§ **How to complete this task**
Although the entries contain pictures, repeat only their words, exactly as written.
-----
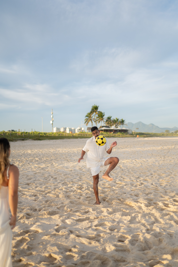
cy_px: 134
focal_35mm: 35
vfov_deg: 54.4
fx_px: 260
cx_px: 89
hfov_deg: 37.9
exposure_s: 1/2000
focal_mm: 35
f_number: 1.4
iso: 80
-----
§ **Your solution**
cy_px: 134
focal_35mm: 35
vfov_deg: 54.4
fx_px: 260
cx_px: 89
hfov_deg: 37.9
exposure_s: 1/2000
focal_mm: 35
f_number: 1.4
iso: 80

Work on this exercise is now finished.